[TASK INPUTS]
§ §
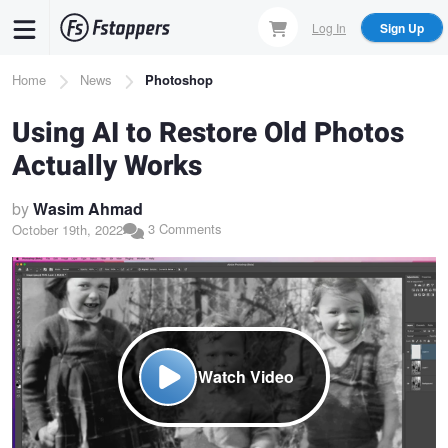
Skip
Log In
Sign Up
to
main
Breadcrumb
Home
News
Photoshop
content
Using AI to Restore Old Photos
Actually Works
by
Wasim Ahmad
3 Comments
October 19th, 2022
Watch Video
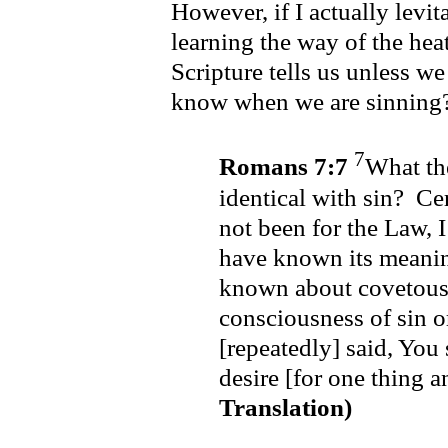
However, if I actually levita
learning the way of the heat
Scripture tells us unless 
know when we are sinning
7
Romans 7:7
What th
identical with sin? Cer
not been for the Law, 
have known its meanin
known about covetous
consciousness of sin or
[repeatedly] said, You 
desire [for one thing 
Translation)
§ §
[ACTIVITY]
Go through the listing above and find each line that contains "known", then copy it.

[REPLY TO THE TASK]
have known its meanin
known about covetous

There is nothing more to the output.